→ **Texte fourni**:
((

Ainsi, Kakihara, s'il s'amuse avec la violence, le fait avec une véritable passion, un respect de l'autre, qui naît - tout au moins le croit-il - d'une conception égoïste de la violence: pour lui, il ne faut pas penser à faire mal, simplement au plaisir que l'on ressent en le faisant. C'est une approche sadique qui est à l'opposé de son caractère masochiste difficilement assumé. Rien de surprenant par conséquent à ce que le personnage d'Asano soit un véritable spectacle à lui tout seul: sa garde robe hallucinante, dans des coloris très "tendancieux" (l'imagerie du film est effectivement très homosexuelle), fait ainsi parfaitement écho à un comportement tape-à-l'œil.
A l'inverse, le personnage d'Ichi dissimule un caractère sadique sous couvert de masochisme. Persuadé d'avoir subi des injustices à répétition pendant son enfance, le tueur costumé (là encore, une volonté de dissimulation s'affirme) tue car il n'aime pas ça, car il aime se sentir coupable. Il découvre pourtant, en cours de route, qu'il aime véritablement ce qu'il fait. C'est pour cela que ses scènes de crimes sont toujours aussi sanglantes: une fois qu'il commence, le plaisir procuré par la pratique de la violence finit toujours par prendre le dessus.

))

→ **Données brutes**:
((

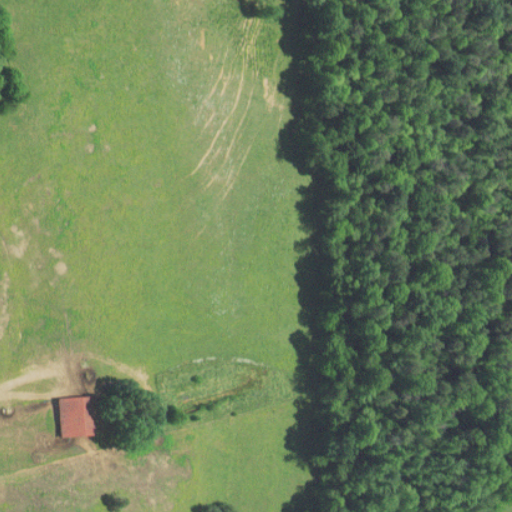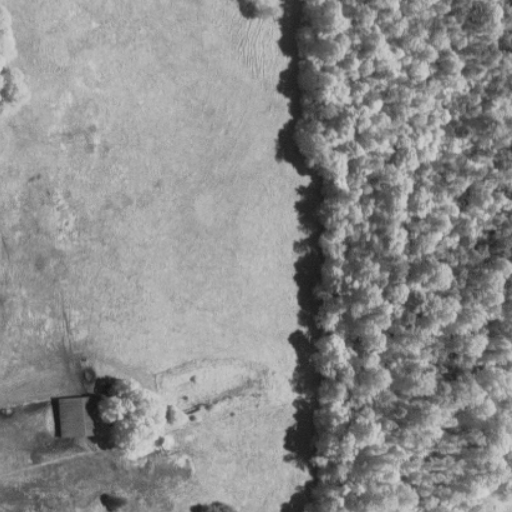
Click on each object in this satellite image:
building: (64, 409)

))

Transcrivez sans la moindre modification, dans le texte fourni, le passage qui va de « Ainsi, Kakihara, s'il » jusqu'à « un comportement tape-à-l'œil. ».

Ainsi, Kakihara, s'il s'amuse avec la violence, le fait avec une véritable passion, un respect de l'autre, qui naît - tout au moins le croit-il - d'une conception égoïste de la violence: pour lui, il ne faut pas penser à faire mal, simplement au plaisir que l'on ressent en le faisant. C'est une approche sadique qui est à l'opposé de son caractère masochiste difficilement assumé. Rien de surprenant par conséquent à ce que le personnage d'Asano soit un véritable spectacle à lui tout seul: sa garde robe hallucinante, dans des coloris très "tendancieux" (l'imagerie du film est effectivement très homosexuelle), fait ainsi parfaitement écho à un comportement tape-à-l'œil.